AIM A: In the thread on Nix sandboxing, why would the proposed chroot shadow /var with a scratch folder?

Not sure how your setup works, but you could also disable the sandbox just for the benchmark itself but not the build. Well you could even build a docker container with nix that contains the benchmark to have some test isolation: https://nixos.org/nixpkgs/manual/#sec-pkgs-dockerTools or a nixos-container based one: https://nixos.org/nixos/manual/index.html#ch-containers
At the moment we delegate most of our privilege-requiring tests to vm-based tests. There was once a plan to also extend this with container-based tests, but there we would probably also want usernamespace-based, unprivileged container for the nixpkgs usecase.
This is much trickier than I had anticipated :-) thanks for all the feedback everybody!
Suppose we follow the route of running the build without a Nix sandbox but then having the build/test script construct a sandbox of its own. For example to create a chroot that shadows /var with a scratch folder so that each test can do whatever it likes there without interfering with other tests.
Is that a viable approach and what some of these suggestions are hinting at? This way we still have a modest level of test isolation, we avoid advanced kernel features like usernamespaces, and we avoid depending on the intricacies of build.cc internals with SECCOMP and userns that are evolving in a different direction than our use case anyway. Or?

AIM B: In the records, take the lines starting at the one that contains "Document page, 1241x1754 pixels." and ending at the end of the records, both ends included. Write them out again with "elements" swapped for "items" and nothing else changed.

DATA RECORDS:
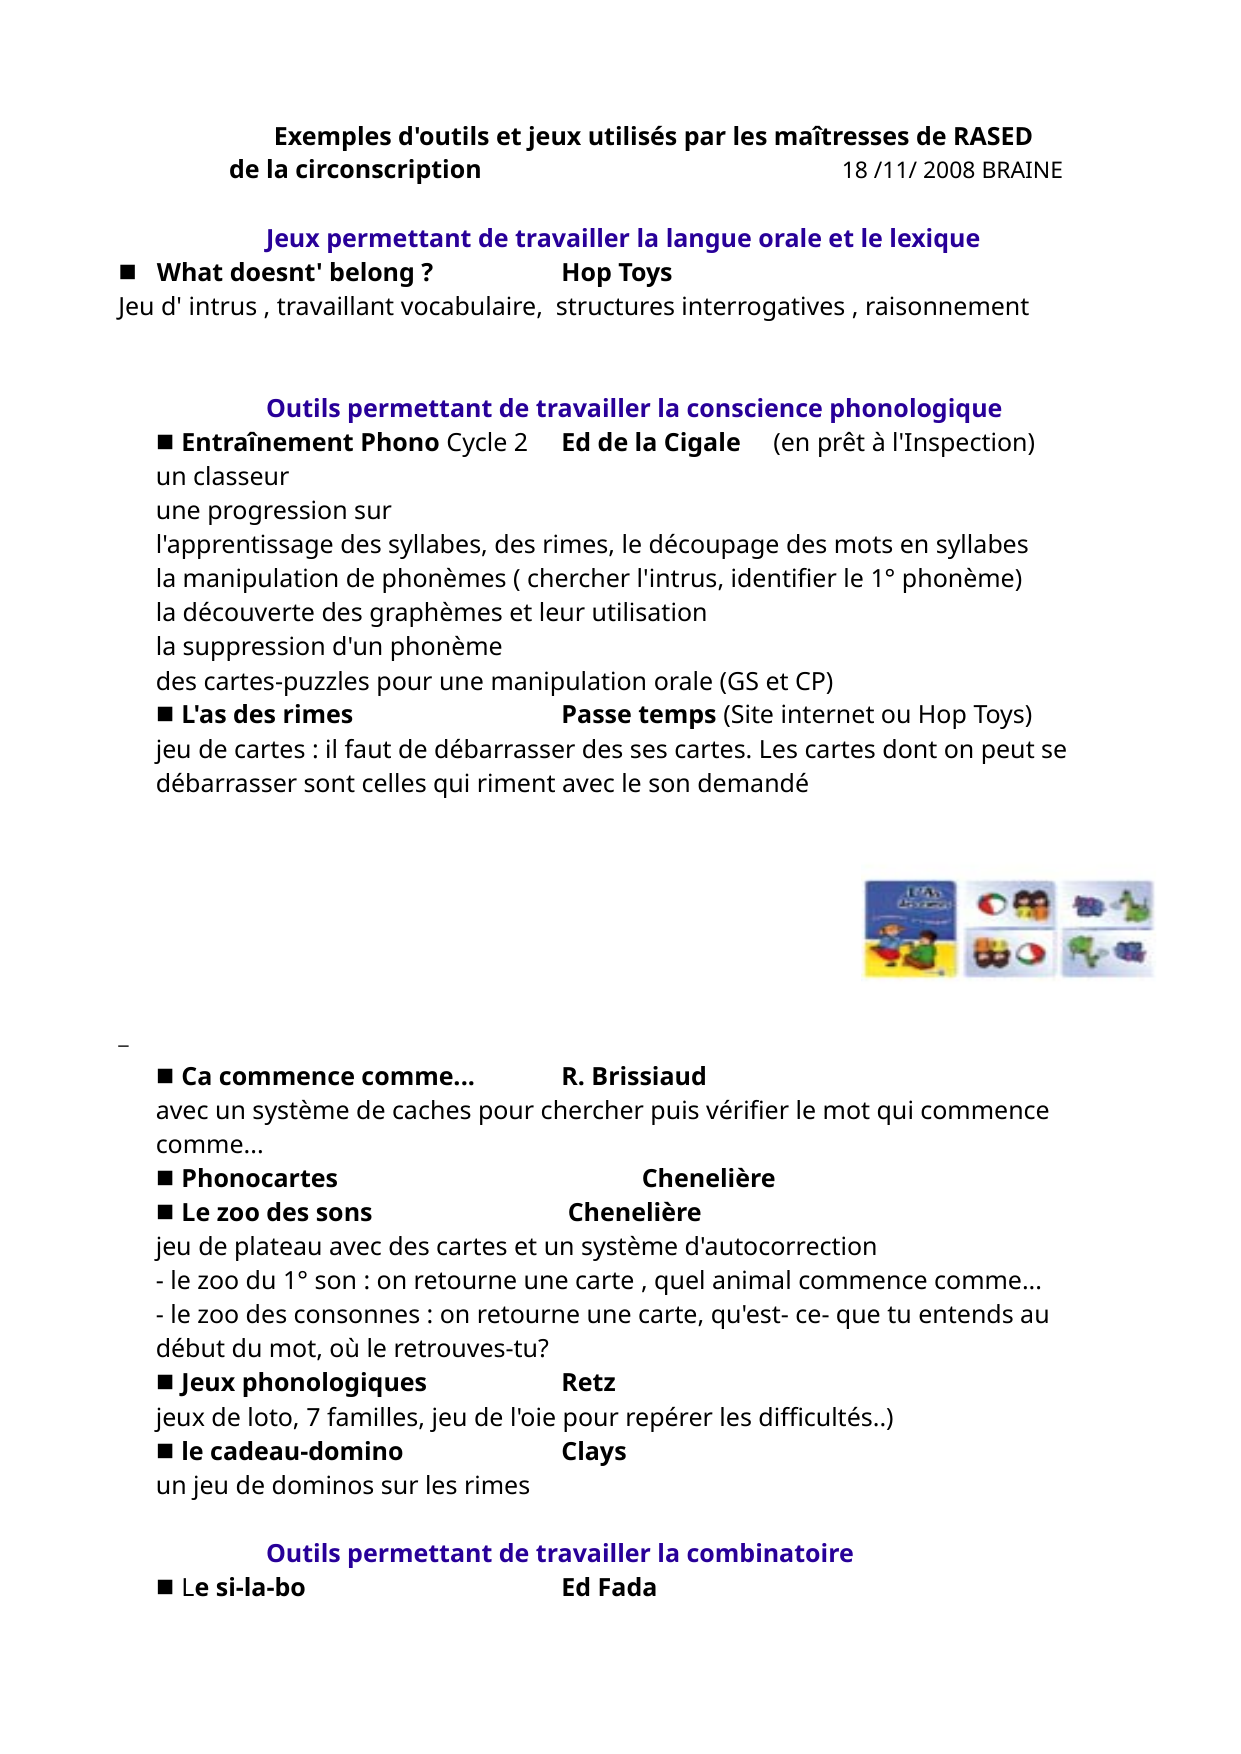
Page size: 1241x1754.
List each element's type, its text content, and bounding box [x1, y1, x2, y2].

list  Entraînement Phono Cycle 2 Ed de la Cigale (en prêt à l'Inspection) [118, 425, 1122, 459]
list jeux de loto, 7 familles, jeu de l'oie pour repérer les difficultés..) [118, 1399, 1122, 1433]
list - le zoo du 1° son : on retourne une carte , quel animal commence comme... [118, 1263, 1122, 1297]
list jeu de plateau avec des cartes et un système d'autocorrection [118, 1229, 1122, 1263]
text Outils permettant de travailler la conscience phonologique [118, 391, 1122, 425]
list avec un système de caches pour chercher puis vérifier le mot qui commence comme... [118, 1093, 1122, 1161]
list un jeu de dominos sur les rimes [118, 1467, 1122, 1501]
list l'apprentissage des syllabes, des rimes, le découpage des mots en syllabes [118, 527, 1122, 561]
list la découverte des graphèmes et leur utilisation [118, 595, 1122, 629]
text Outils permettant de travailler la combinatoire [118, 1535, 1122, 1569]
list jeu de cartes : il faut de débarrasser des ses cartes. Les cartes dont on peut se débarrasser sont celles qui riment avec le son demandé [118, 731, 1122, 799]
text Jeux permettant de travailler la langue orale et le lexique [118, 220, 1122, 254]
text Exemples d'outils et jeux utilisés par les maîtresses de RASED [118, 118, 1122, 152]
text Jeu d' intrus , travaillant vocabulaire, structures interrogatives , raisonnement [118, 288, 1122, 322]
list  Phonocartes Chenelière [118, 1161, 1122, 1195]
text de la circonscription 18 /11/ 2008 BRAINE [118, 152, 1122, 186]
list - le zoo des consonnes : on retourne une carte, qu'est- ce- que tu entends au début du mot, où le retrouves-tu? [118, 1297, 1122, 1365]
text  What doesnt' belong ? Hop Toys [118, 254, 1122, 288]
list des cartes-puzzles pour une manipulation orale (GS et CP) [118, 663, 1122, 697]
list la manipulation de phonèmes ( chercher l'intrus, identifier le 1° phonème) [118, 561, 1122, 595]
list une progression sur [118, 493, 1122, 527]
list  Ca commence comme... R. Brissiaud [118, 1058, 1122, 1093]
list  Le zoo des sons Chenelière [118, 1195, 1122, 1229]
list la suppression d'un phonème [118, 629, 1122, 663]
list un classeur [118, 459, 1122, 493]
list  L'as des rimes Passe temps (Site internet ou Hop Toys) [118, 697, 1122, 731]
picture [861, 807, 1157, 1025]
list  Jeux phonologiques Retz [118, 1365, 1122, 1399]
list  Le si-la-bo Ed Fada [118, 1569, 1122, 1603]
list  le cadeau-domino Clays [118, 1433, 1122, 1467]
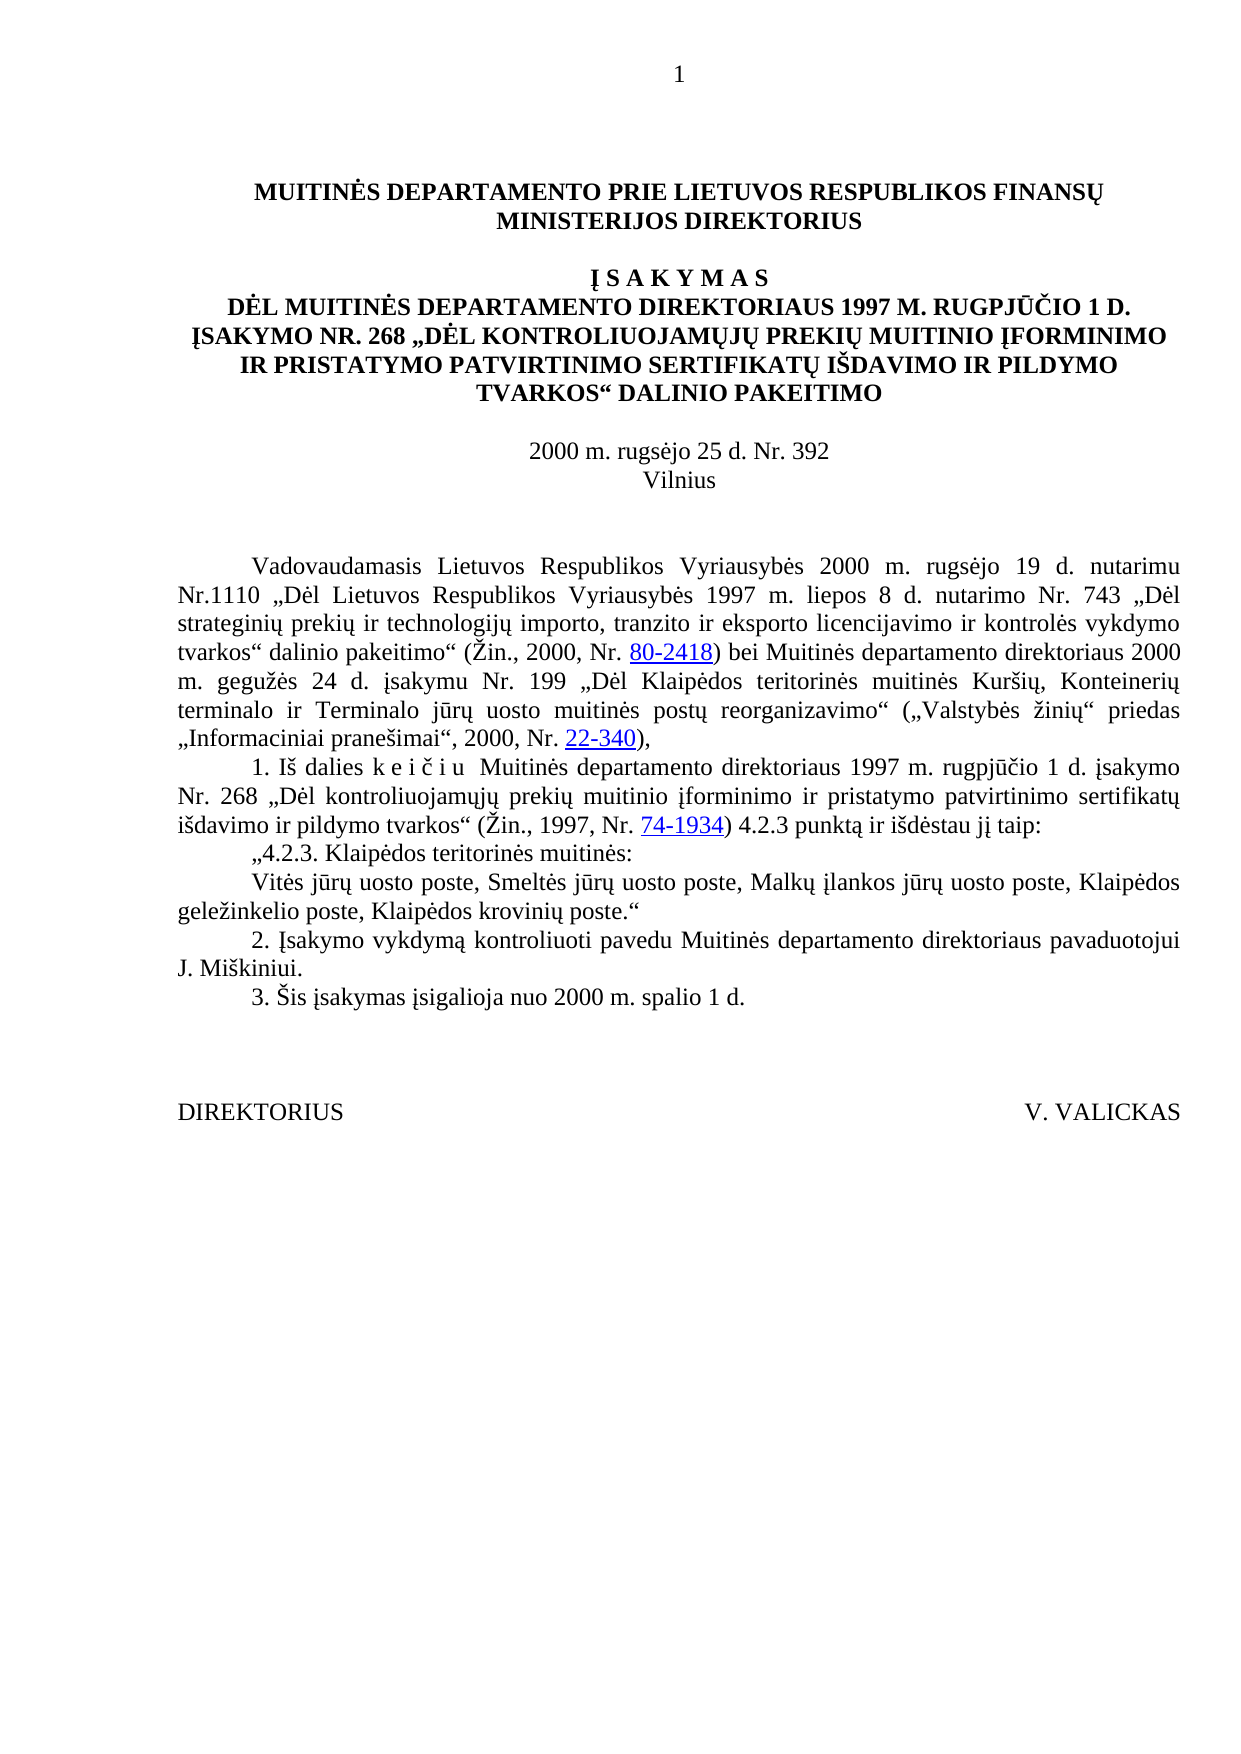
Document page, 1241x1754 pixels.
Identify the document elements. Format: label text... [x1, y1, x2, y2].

CORRECT RESULT A: The chroot would shadow /var with a scratch folder so that each test can do whatever it likes there without interfering with other tests.

CORRECT RESULT B:
Document page, 1241x1754 pixels.
Identify the document items. Format: label text... [x1, y1, x2, y2].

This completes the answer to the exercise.